WHAT THE EXERCISE ASKS - Each line of the material below with the word "alguien" is to be reported.

RECORD EXCERPTS -
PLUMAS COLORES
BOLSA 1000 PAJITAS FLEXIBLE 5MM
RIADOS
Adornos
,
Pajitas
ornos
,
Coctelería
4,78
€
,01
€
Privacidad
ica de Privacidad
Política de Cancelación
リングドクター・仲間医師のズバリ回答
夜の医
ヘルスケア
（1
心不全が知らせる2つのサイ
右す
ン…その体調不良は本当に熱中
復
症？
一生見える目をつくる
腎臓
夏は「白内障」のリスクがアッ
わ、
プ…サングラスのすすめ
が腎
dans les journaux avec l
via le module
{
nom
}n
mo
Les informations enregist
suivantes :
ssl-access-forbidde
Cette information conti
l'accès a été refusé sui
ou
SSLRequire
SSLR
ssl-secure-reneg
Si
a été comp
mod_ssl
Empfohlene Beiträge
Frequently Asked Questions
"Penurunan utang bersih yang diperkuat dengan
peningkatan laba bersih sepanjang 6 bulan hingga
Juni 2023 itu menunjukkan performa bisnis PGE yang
--
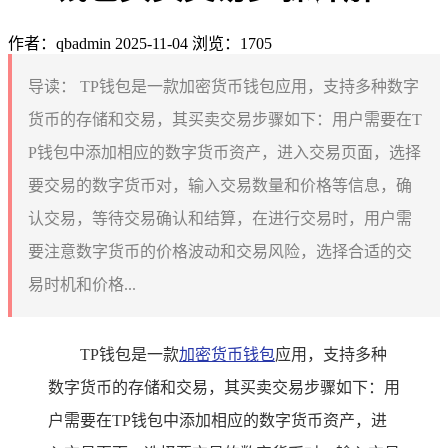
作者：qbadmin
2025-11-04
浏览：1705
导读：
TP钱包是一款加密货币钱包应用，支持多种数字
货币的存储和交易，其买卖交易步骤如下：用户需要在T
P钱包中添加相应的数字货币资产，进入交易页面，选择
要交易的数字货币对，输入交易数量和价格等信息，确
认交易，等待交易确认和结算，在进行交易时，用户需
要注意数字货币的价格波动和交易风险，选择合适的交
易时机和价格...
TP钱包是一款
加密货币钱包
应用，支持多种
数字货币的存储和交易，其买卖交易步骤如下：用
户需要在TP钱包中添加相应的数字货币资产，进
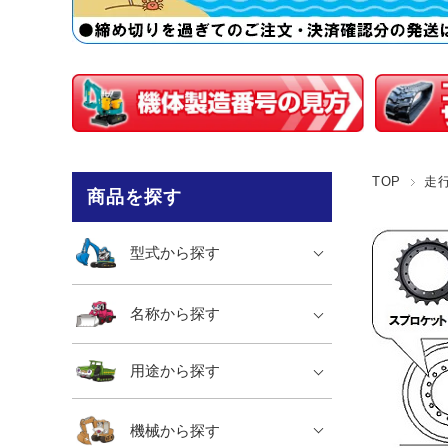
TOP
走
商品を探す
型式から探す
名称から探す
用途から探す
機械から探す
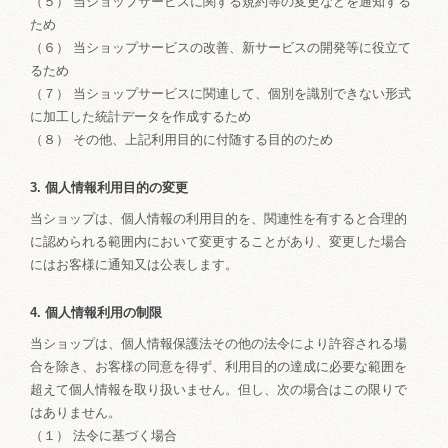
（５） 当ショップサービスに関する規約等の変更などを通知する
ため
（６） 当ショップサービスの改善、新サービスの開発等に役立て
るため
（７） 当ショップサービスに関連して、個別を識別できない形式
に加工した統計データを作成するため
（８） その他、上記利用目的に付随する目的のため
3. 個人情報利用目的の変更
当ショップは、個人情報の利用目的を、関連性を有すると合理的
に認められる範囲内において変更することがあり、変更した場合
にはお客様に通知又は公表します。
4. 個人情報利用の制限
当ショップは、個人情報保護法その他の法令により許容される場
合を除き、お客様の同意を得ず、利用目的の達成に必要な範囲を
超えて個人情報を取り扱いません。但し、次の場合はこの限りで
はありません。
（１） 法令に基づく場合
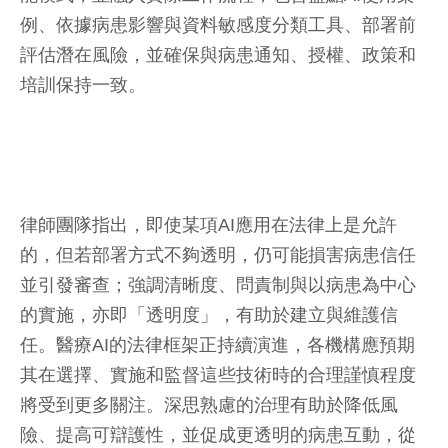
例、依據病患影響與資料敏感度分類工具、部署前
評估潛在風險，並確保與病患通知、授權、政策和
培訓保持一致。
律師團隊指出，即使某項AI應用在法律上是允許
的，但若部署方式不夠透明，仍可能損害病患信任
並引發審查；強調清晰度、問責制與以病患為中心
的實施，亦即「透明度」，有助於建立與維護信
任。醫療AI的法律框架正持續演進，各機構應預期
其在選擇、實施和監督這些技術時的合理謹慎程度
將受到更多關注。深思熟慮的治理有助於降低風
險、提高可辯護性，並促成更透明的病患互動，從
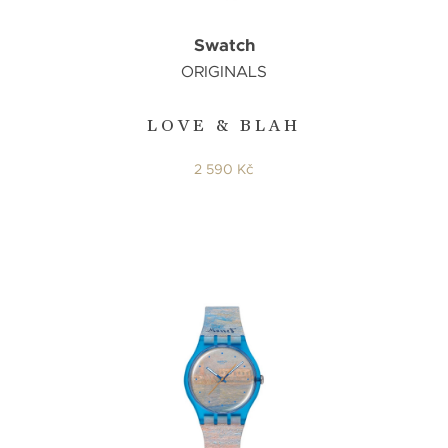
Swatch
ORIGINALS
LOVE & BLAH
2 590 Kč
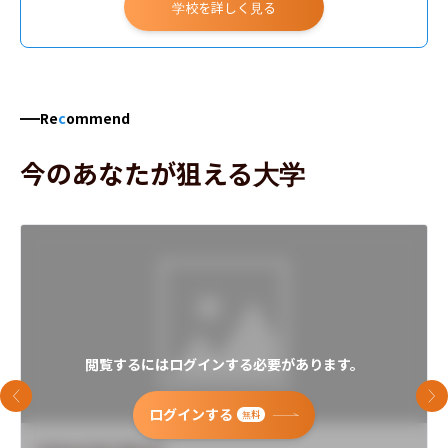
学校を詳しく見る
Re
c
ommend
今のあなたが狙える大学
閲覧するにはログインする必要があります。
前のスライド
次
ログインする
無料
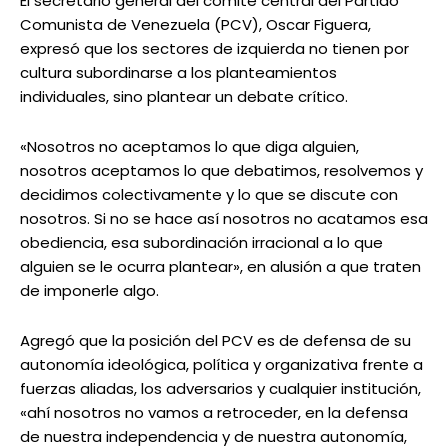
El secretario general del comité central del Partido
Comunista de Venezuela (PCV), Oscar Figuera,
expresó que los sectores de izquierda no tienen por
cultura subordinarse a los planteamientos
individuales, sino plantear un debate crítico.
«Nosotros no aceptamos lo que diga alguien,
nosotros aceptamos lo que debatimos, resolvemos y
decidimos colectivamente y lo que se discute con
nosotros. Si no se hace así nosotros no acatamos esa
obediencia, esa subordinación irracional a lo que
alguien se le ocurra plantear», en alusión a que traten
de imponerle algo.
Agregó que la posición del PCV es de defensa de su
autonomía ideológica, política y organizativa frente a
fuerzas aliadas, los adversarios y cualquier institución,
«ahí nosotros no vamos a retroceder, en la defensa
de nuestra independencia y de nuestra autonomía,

REPLY -
«Nosotros no aceptamos lo que diga alguien,
alguien se le ocurra plantear», en alusión a que traten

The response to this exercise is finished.